A growing body of work and research sought to clarify the following concept: Despite Silicon Valley’s professions of wanting to help society, its true endgame is the advancement of a chilling ideological agenda. They are creating an artificial intelligence leviathan designed to eliminate human autonomy. Google says that such talk is a deluded conspiracy theory while they’re simultaneously doing it at just about every level. Amazon squelches potential criticism through its make-or-break grip on authors, publishers, retailers…tip of the iceberg, but that’s the idea behind censure and lopsided reproach. And we also have a Facebook puppet master tied up in large-scale stealth social engineering experiments and political manipulation. The tech giants’ data-driven algorithms are meant to erode free will; you’ll be a cog in their grand design, and your participation will be involuntary. The captains of the tech industry have mixed utopianism and monopolism into an insidious whole. They’ll tell you any strong argument against them is merely exaggerated scaremongering, and their money speaks louder than yours.
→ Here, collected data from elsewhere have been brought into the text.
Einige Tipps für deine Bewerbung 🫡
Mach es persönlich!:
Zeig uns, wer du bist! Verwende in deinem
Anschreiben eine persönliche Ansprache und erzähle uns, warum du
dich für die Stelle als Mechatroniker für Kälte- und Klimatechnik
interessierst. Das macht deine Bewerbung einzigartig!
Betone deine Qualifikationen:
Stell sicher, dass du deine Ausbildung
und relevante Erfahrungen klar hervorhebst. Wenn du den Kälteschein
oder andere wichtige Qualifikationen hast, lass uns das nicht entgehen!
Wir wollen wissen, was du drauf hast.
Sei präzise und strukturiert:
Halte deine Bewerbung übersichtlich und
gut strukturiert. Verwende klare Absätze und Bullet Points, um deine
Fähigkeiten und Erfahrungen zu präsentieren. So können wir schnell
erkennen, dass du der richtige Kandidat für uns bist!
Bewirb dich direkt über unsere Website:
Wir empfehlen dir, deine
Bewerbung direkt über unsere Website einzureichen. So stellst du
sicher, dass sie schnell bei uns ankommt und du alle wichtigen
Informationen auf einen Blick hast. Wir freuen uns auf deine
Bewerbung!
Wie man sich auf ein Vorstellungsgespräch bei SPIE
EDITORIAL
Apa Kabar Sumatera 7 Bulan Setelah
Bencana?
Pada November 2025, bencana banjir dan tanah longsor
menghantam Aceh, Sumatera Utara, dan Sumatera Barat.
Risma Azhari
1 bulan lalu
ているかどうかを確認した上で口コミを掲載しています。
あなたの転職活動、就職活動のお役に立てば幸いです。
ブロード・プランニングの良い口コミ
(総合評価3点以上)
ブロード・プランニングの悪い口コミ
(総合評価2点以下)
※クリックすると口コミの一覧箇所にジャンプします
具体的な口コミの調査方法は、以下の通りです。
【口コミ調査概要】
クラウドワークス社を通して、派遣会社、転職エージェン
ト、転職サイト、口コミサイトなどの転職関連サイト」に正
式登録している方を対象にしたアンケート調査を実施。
No matter where one lands on this topic, it’s the kind of existential dilemma that only leads to more dilemmas—about how we define “human”; about whether or not our most unique traits are, in fact, data points to be duplicated; about how much we can trust our own recollections or societal interactions. The sheer ambiguity of it is by design, and why many cautionary tales have been written extensively about AI, robotics and the programmable human mind, and how that mind will be replaced. This is no longer the last digital bastion of the paranoid.
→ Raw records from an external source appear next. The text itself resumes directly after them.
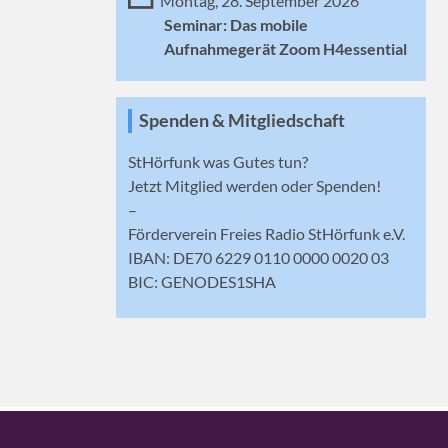
Montag, 28. September 2026
Seminar: Das mobile
Aufnahmegerät Zoom H4essential
Spenden & Mitgliedschaft
StHörfunk was Gutes tun?
Jetzt
Mitglied werden
oder Spenden!
–
Förderverein Freies Radio StHörfunk e.V.
IBAN: DE70 6229 0110 0000 0020 03
BIC: GENODES1SHA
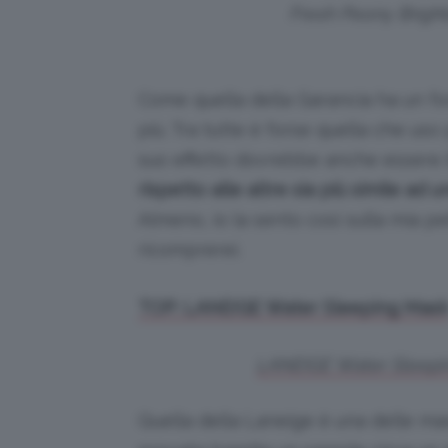
Fresh Peony Brigh
Come quella della Garancia ha un for
più. Tra tutte è forse quella che uso 
suo effetto dovrebbe anche essere 
rispetto alle altre sia più simile a
Almeno, io la sento così sulla mia p
ricomprerei.
TOP: LANEIGE Water Sleeping Mas
LANEIGE Water Sleepi
Quella della Laneige è una delle mas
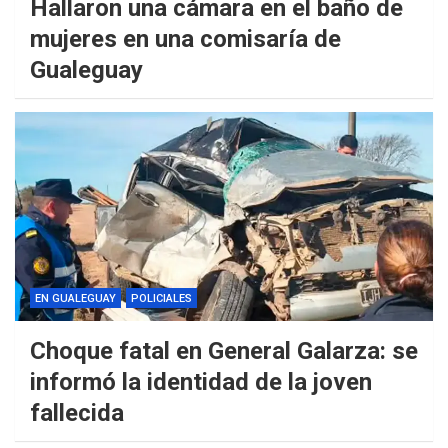
Hallaron una cámara en el baño de
mujeres en una comisaría de
Gualeguay
EN GUALEGUAY
POLICIALES
Choque fatal en General Galarza: se
informó la identidad de la joven
fallecida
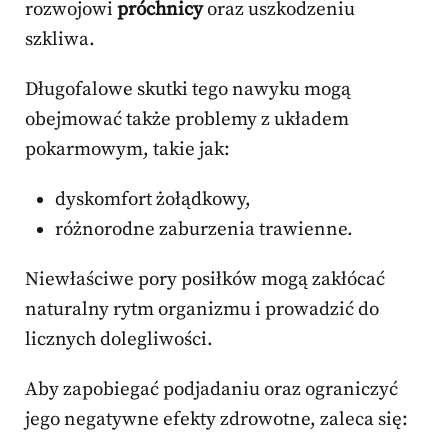
rozwojowi
próchnicy
oraz uszkodzeniu
szkliwa.
Długofalowe skutki tego nawyku mogą
obejmować także problemy z układem
pokarmowym, takie jak:
dyskomfort żołądkowy,
różnorodne zaburzenia trawienne.
Niewłaściwe pory posiłków mogą zakłócać
naturalny rytm organizmu i prowadzić do
licznych dolegliwości.
Aby zapobiegać podjadaniu oraz ograniczyć
jego negatywne efekty zdrowotne, zaleca się:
Is one ever secure in the knowledge of how you got here—of how you were made? It’s an existential head- and id-scratcher that quests for an oracle as we add a new chapter to the human saga. We were not wrong to use a Tomás Saraceno installation to puzzle over the ironies higher-minded ambitions play upon potentially sinister, dystopian, “Blade Runner”esque forms of progress in this era. So by what measure would this be an era of progress, insofar as we are confronted by the slow disappearance of meaning or truth in the pursuit of progress?

Conclusion: Strings, Attached

As I keep pointing out, the futurist visions of self-driving cars, sex robots, holographic waifus like in “Blade Runner 2049,” robotic unemployment, guaranteed basic incomes and algorithms which tell us how to live “properly” all share the goal of isolating us from having to deal with the real world where we acquire skills and develop our powers of agency.